The task:
Set out exactly every line of the entries below, starting at the line that holds "input [din0_WIDTH-1:0] din0;" and stopping after the line that holds "CASE2 : dout_tmp = din2;".

Data provided:
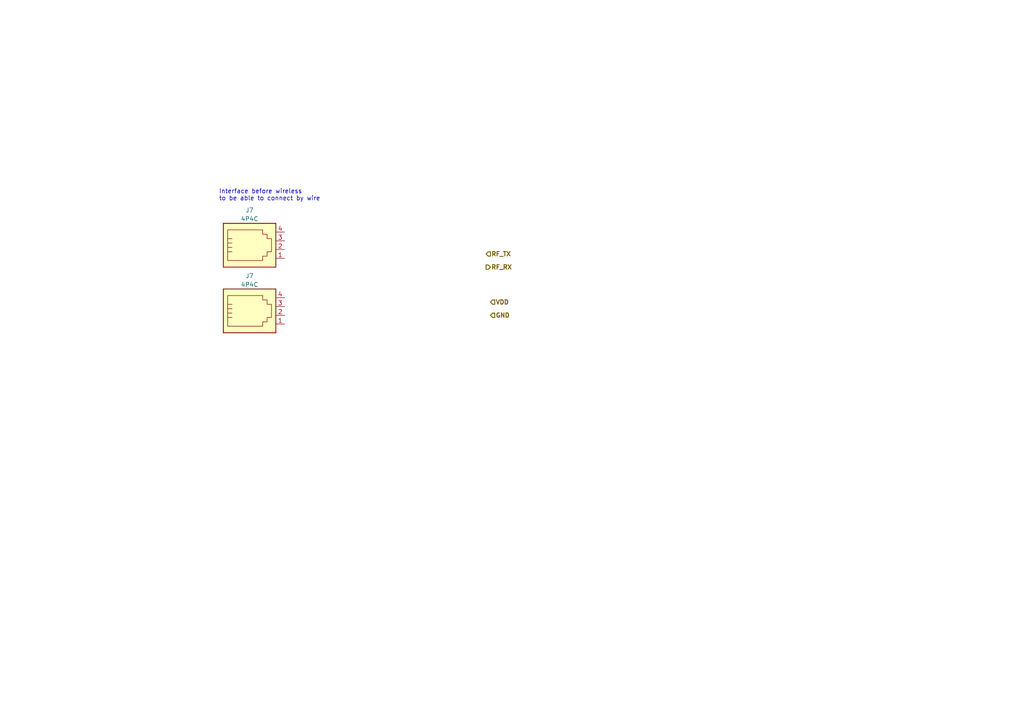
<source format=kicad_sch>
(kicad_sch (version 20230121) (generator eeschema)

  (uuid eb1c2cce-fdd0-47ed-a573-19f3a87ab65e)

  (paper "A4")

  


  (text "Interface before wireless\nto be able to connect by wire\n"
    (at 63.5 58.42 0)
    (effects (font (size 1.27 1.27)) (justify left bottom))
    (uuid f900a199-0732-420b-8932-05dd5487a6bf)
  )

  (hierarchical_label "RF_RX" (shape output) (at 140.97 77.47 0) (fields_autoplaced)
    (effects (font (size 1.27 1.27) bold) (justify left))
    (uuid 35c90ea9-7746-44c0-bef9-7b6affeb6e71)
  )
  (hierarchical_label "RF_TX" (shape input) (at 140.97 73.66 0) (fields_autoplaced)
    (effects (font (size 1.27 1.27) bold) (justify left))
    (uuid a30f1751-9176-4223-bcee-aa3dbfa6125a)
  )
  (hierarchical_label "VDD" (shape input) (at 142.24 87.63 0) (fields_autoplaced)
    (effects (font (size 1.27 1.27) bold) (justify left))
    (uuid a753c39b-b341-411d-8028-68b597358d99)
  )
  (hierarchical_label "GND" (shape input) (at 142.24 91.44 0) (fields_autoplaced)
    (effects (font (size 1.27 1.27) bold) (justify left))
    (uuid f7e9459d-1f48-4ff2-9dae-4702d138606a)
  )

  (symbol (lib_id "Connector:4P4C") (at 72.39 72.39 0) (unit 1)
    (in_bom yes) (on_board yes) (dnp no) (fields_autoplaced)
    (uuid 3b38418a-3fd0-4643-9d31-6e1cbd1c7d76)
    (property "Reference" "J7" (at 72.39 60.96 0)
      (effects (font (size 1.27 1.27)))
    )
    (property "Value" "4P4C" (at 72.39 63.5 0)
      (effects (font (size 1.27 1.27)))
    )
    (property "Footprint" "Connector_RJ:RJ14_Connfly_DS1133-S4_Horizontal" (at 72.39 71.12 90)
      (effects (font (size 1.27 1.27)) hide)
    )
    (property "Datasheet" "~" (at 72.39 71.12 90)
      (effects (font (size 1.27 1.27)) hide)
    )
    (pin "1" (uuid cfe31c87-6a20-441b-bb17-d5101ed7d8b7))
    (pin "2" (uuid a1eb18c1-6c95-40df-bbf5-c9fb11debd30))
    (pin "3" (uuid d8558b23-78a8-4f4b-bddf-3bd70f11034e))
    (pin "4" (uuid 9323aa20-437e-45f4-be1a-c07963214d85))
    (instances
      (project "stm32"
        (path "/cc56704c-71b4-401e-bec6-203f83946289/10666af3-dfc7-46de-8942-14bdd4d81ac1"
          (reference "J7") (unit 1)
        )
        (path "/cc56704c-71b4-401e-bec6-203f83946289/373d422b-50db-40b1-b72f-ec977be46bcc"
          (reference "J14") (unit 1)
        )
      )
    )
  )

  (symbol (lib_id "Connector:4P4C") (at 72.39 91.44 0) (unit 1)
    (in_bom yes) (on_board yes) (dnp no) (fields_autoplaced)
    (uuid f6982d81-61c0-4674-84e5-1c11457ecec3)
    (property "Reference" "J7" (at 72.39 80.01 0)
      (effects (font (size 1.27 1.27)))
    )
    (property "Value" "4P4C" (at 72.39 82.55 0)
      (effects (font (size 1.27 1.27)))
    )
    (property "Footprint" "Connector_RJ:RJ14_Connfly_DS1133-S4_Horizontal" (at 72.39 90.17 90)
      (effects (font (size 1.27 1.27)) hide)
    )
    (property "Datasheet" "~" (at 72.39 90.17 90)
      (effects (font (size 1.27 1.27)) hide)
    )
    (pin "1" (uuid 9174c382-7945-4e64-b833-d8813e83f282))
    (pin "2" (uuid 1eecea0e-1aa4-4103-a9d8-02162baa1188))
    (pin "3" (uuid 75b32a55-3375-4a96-a72d-46dc7087abb9))
    (pin "4" (uuid a4c5e1cf-2cf7-440c-9e58-0095ba4e9bb2))
    (instances
      (project "stm32"
        (path "/cc56704c-71b4-401e-bec6-203f83946289/10666af3-dfc7-46de-8942-14bdd4d81ac1"
          (reference "J7") (unit 1)
        )
        (path "/cc56704c-71b4-401e-bec6-203f83946289/373d422b-50db-40b1-b72f-ec977be46bcc"
          (reference "J15") (unit 1)
        )
      )
    )
  )
)

</source>
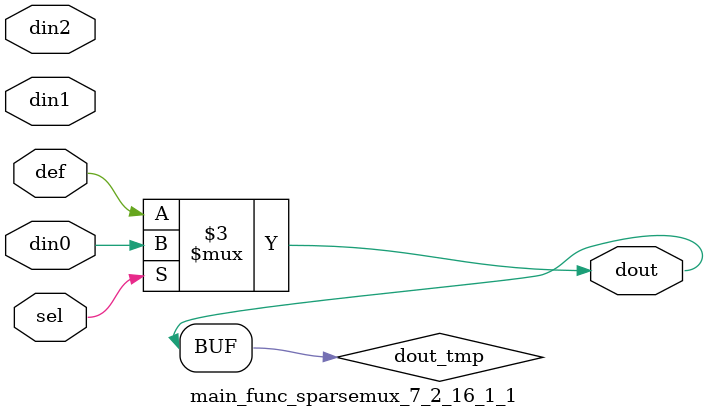
<source format=v>
`timescale 1ns / 1ps

module main_func_sparsemux_7_2_16_1_1 (din0,din1,din2,def,sel,dout);

parameter din0_WIDTH = 1;

parameter din1_WIDTH = 1;

parameter din2_WIDTH = 1;

parameter def_WIDTH = 1;
parameter sel_WIDTH = 1;
parameter dout_WIDTH = 1;

parameter [sel_WIDTH-1:0] CASE0 = 1;

parameter [sel_WIDTH-1:0] CASE1 = 1;

parameter [sel_WIDTH-1:0] CASE2 = 1;

parameter ID = 1;
parameter NUM_STAGE = 1;



input [din0_WIDTH-1:0] din0;

input [din1_WIDTH-1:0] din1;

input [din2_WIDTH-1:0] din2;

input [def_WIDTH-1:0] def;
input [sel_WIDTH-1:0] sel;

output [dout_WIDTH-1:0] dout;



reg [dout_WIDTH-1:0] dout_tmp;

always @ (*) begin
case (sel)
    
    CASE0 : dout_tmp = din0;
    
    CASE1 : dout_tmp = din1;
    
    CASE2 : dout_tmp = din2;
    
    default : dout_tmp = def;
endcase
end


assign dout = dout_tmp;



endmodule

</source>
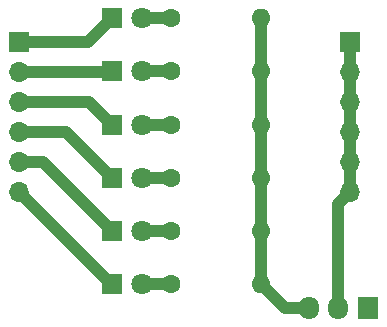
<source format=gbr>
G04 #@! TF.GenerationSoftware,KiCad,Pcbnew,7.0.9*
G04 #@! TF.CreationDate,2024-08-22T18:13:54+09:00*
G04 #@! TF.ProjectId,short_checker,73686f72-745f-4636-9865-636b65722e6b,rev?*
G04 #@! TF.SameCoordinates,Original*
G04 #@! TF.FileFunction,Copper,L2,Bot*
G04 #@! TF.FilePolarity,Positive*
%FSLAX46Y46*%
G04 Gerber Fmt 4.6, Leading zero omitted, Abs format (unit mm)*
G04 Created by KiCad (PCBNEW 7.0.9) date 2024-08-22 18:13:54*
%MOMM*%
%LPD*%
G01*
G04 APERTURE LIST*
G04 #@! TA.AperFunction,ComponentPad*
%ADD10R,1.700000X1.950000*%
G04 #@! TD*
G04 #@! TA.AperFunction,ComponentPad*
%ADD11O,1.700000X1.950000*%
G04 #@! TD*
G04 #@! TA.AperFunction,ComponentPad*
%ADD12C,1.600000*%
G04 #@! TD*
G04 #@! TA.AperFunction,ComponentPad*
%ADD13O,1.600000X1.600000*%
G04 #@! TD*
G04 #@! TA.AperFunction,ComponentPad*
%ADD14O,1.700000X1.700000*%
G04 #@! TD*
G04 #@! TA.AperFunction,ComponentPad*
%ADD15R,1.700000X1.700000*%
G04 #@! TD*
G04 #@! TA.AperFunction,ComponentPad*
%ADD16C,1.800000*%
G04 #@! TD*
G04 #@! TA.AperFunction,ComponentPad*
%ADD17R,1.800000X1.800000*%
G04 #@! TD*
G04 #@! TA.AperFunction,Conductor*
%ADD18C,1.000000*%
G04 #@! TD*
G04 APERTURE END LIST*
D10*
X152500000Y-107500000D03*
D11*
X150000000Y-107500000D03*
X147500000Y-107500000D03*
D12*
X135880000Y-105500000D03*
D13*
X143500000Y-105500000D03*
X143500000Y-101000000D03*
D12*
X135880000Y-101000000D03*
D13*
X143500000Y-96500000D03*
D12*
X135880000Y-96500000D03*
D13*
X143500000Y-92000000D03*
D12*
X135880000Y-92000000D03*
X135880000Y-87500000D03*
D13*
X143500000Y-87500000D03*
X143500000Y-83000000D03*
D12*
X135880000Y-83000000D03*
D14*
X123000000Y-97700000D03*
X123000000Y-95160000D03*
X123000000Y-92620000D03*
X123000000Y-90080000D03*
X123000000Y-87540000D03*
D15*
X123000000Y-85000000D03*
X151000000Y-85000000D03*
D14*
X151000000Y-87540000D03*
X151000000Y-90080000D03*
X151000000Y-92620000D03*
X151000000Y-95160000D03*
X151000000Y-97700000D03*
D16*
X133380000Y-105500000D03*
D17*
X130840000Y-105500000D03*
D16*
X133380000Y-101000000D03*
D17*
X130840000Y-101000000D03*
D16*
X133380000Y-96500000D03*
D17*
X130840000Y-96500000D03*
D16*
X133380000Y-92000000D03*
D17*
X130840000Y-92000000D03*
D16*
X133380000Y-87500000D03*
D17*
X130840000Y-87500000D03*
D16*
X133380000Y-83000000D03*
D17*
X130840000Y-83000000D03*
D18*
X151000000Y-97700000D02*
X150000000Y-98700000D01*
X150000000Y-98700000D02*
X150000000Y-107500000D01*
X151000000Y-85000000D02*
X151000000Y-97700000D01*
X143500000Y-83000000D02*
X143500000Y-105500000D01*
X145500000Y-107500000D02*
X147500000Y-107500000D01*
X143500000Y-105500000D02*
X145500000Y-107500000D01*
X130800000Y-105500000D02*
X130840000Y-105500000D01*
X123000000Y-97700000D02*
X130800000Y-105500000D01*
X125000000Y-95160000D02*
X130840000Y-101000000D01*
X123000000Y-95160000D02*
X125000000Y-95160000D01*
X123000000Y-92620000D02*
X126960000Y-92620000D01*
X126960000Y-92620000D02*
X130840000Y-96500000D01*
X123000000Y-90080000D02*
X128920000Y-90080000D01*
X128920000Y-90080000D02*
X130840000Y-92000000D01*
X130800000Y-87540000D02*
X130840000Y-87500000D01*
X123000000Y-87540000D02*
X130800000Y-87540000D01*
X128840000Y-85000000D02*
X130840000Y-83000000D01*
X123000000Y-85000000D02*
X128840000Y-85000000D01*
X133380000Y-105500000D02*
X135880000Y-105500000D01*
X133380000Y-101000000D02*
X135880000Y-101000000D01*
X133380000Y-96500000D02*
X135880000Y-96500000D01*
X133380000Y-92000000D02*
X135880000Y-92000000D01*
X133380000Y-87500000D02*
X135880000Y-87500000D01*
X133380000Y-83000000D02*
X135880000Y-83000000D01*
M02*

</source>
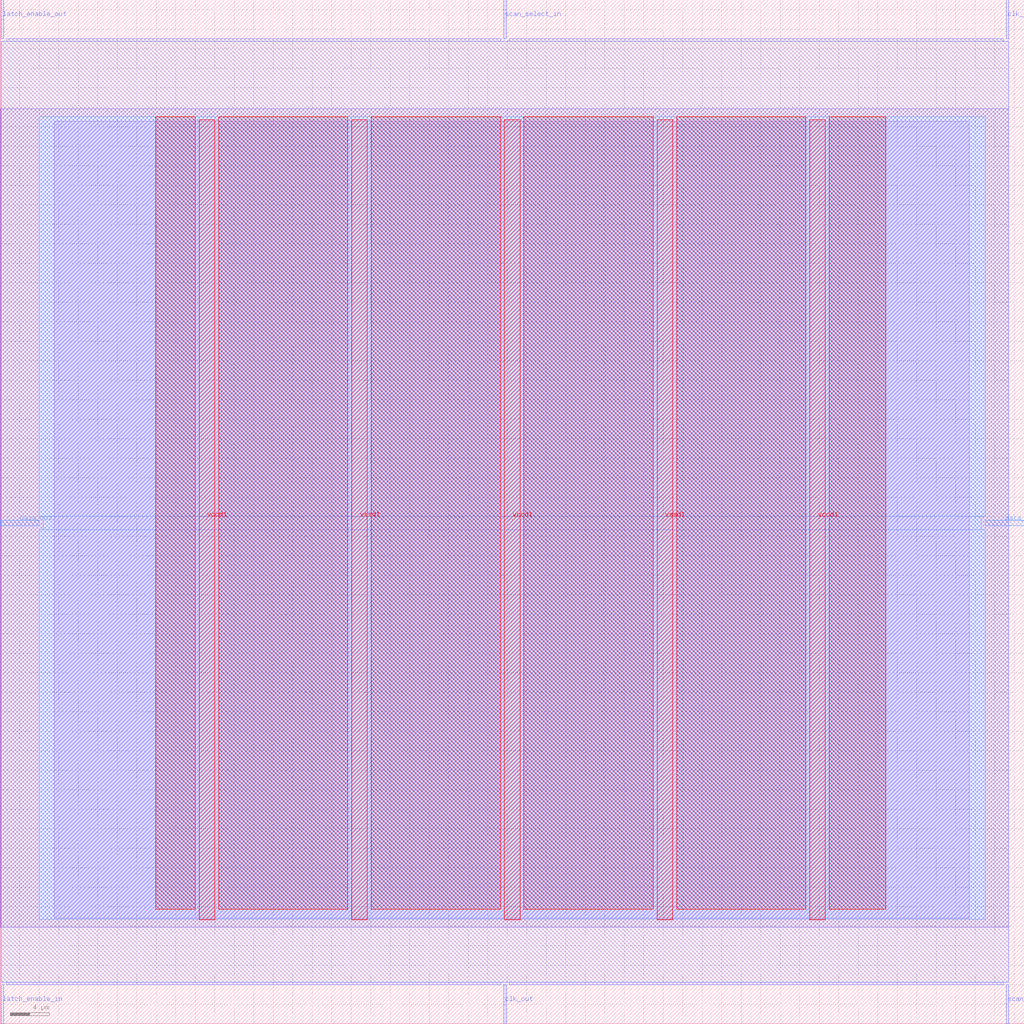
<source format=lef>
VERSION 5.7 ;
  NOWIREEXTENSIONATPIN ON ;
  DIVIDERCHAR "/" ;
  BUSBITCHARS "[]" ;
MACRO scan_wrapper_341419328215712339
  CLASS BLOCK ;
  FOREIGN scan_wrapper_341419328215712339 ;
  ORIGIN 0.000 0.000 ;
  SIZE 105.000 BY 105.000 ;
  PIN clk_in
    DIRECTION INPUT ;
    USE SIGNAL ;
    PORT
      LAYER met2 ;
        RECT 103.130 101.000 103.410 105.000 ;
    END
  END clk_in
  PIN clk_out
    DIRECTION OUTPUT TRISTATE ;
    USE SIGNAL ;
    PORT
      LAYER met2 ;
        RECT 51.610 0.000 51.890 4.000 ;
    END
  END clk_out
  PIN data_in
    DIRECTION INPUT ;
    USE SIGNAL ;
    PORT
      LAYER met3 ;
        RECT 101.000 51.040 105.000 51.640 ;
    END
  END data_in
  PIN data_out
    DIRECTION OUTPUT TRISTATE ;
    USE SIGNAL ;
    PORT
      LAYER met3 ;
        RECT 0.000 51.040 4.000 51.640 ;
    END
  END data_out
  PIN latch_enable_in
    DIRECTION INPUT ;
    USE SIGNAL ;
    PORT
      LAYER met2 ;
        RECT 0.090 0.000 0.370 4.000 ;
    END
  END latch_enable_in
  PIN latch_enable_out
    DIRECTION OUTPUT TRISTATE ;
    USE SIGNAL ;
    PORT
      LAYER met2 ;
        RECT 0.090 101.000 0.370 105.000 ;
    END
  END latch_enable_out
  PIN scan_select_in
    DIRECTION INPUT ;
    USE SIGNAL ;
    PORT
      LAYER met2 ;
        RECT 51.610 101.000 51.890 105.000 ;
    END
  END scan_select_in
  PIN scan_select_out
    DIRECTION OUTPUT TRISTATE ;
    USE SIGNAL ;
    PORT
      LAYER met2 ;
        RECT 103.130 0.000 103.410 4.000 ;
    END
  END scan_select_out
  PIN vccd1
    DIRECTION INPUT ;
    USE POWER ;
    PORT
      LAYER met4 ;
        RECT 20.380 10.640 21.980 92.720 ;
    END
    PORT
      LAYER met4 ;
        RECT 51.700 10.640 53.300 92.720 ;
    END
    PORT
      LAYER met4 ;
        RECT 83.020 10.640 84.620 92.720 ;
    END
  END vccd1
  PIN vssd1
    DIRECTION INPUT ;
    USE GROUND ;
    PORT
      LAYER met4 ;
        RECT 36.040 10.640 37.640 92.720 ;
    END
    PORT
      LAYER met4 ;
        RECT 67.360 10.640 68.960 92.720 ;
    END
  END vssd1
  OBS
      LAYER li1 ;
        RECT 5.520 10.795 99.360 92.565 ;
      LAYER met1 ;
        RECT 0.070 9.900 103.430 93.800 ;
      LAYER met2 ;
        RECT 0.650 100.720 51.330 101.000 ;
        RECT 52.170 100.720 102.850 101.000 ;
        RECT 0.100 4.280 103.400 100.720 ;
        RECT 0.650 4.000 51.330 4.280 ;
        RECT 52.170 4.000 102.850 4.280 ;
      LAYER met3 ;
        RECT 4.000 52.040 101.000 92.985 ;
        RECT 4.400 50.640 100.600 52.040 ;
        RECT 4.000 10.715 101.000 50.640 ;
      LAYER met4 ;
        RECT 15.935 11.735 19.980 92.985 ;
        RECT 22.380 11.735 35.640 92.985 ;
        RECT 38.040 11.735 51.300 92.985 ;
        RECT 53.700 11.735 66.960 92.985 ;
        RECT 69.360 11.735 82.620 92.985 ;
        RECT 85.020 11.735 90.785 92.985 ;
  END
END scan_wrapper_341419328215712339
END LIBRARY


</source>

Expected output:
input [din0_WIDTH-1:0] din0;

input [din1_WIDTH-1:0] din1;

input [din2_WIDTH-1:0] din2;

input [def_WIDTH-1:0] def;
input [sel_WIDTH-1:0] sel;

output [dout_WIDTH-1:0] dout;



reg [dout_WIDTH-1:0] dout_tmp;

always @ (*) begin
case (sel)
    
    CASE0 : dout_tmp = din0;
    
    CASE1 : dout_tmp = din1;
    
    CASE2 : dout_tmp = din2;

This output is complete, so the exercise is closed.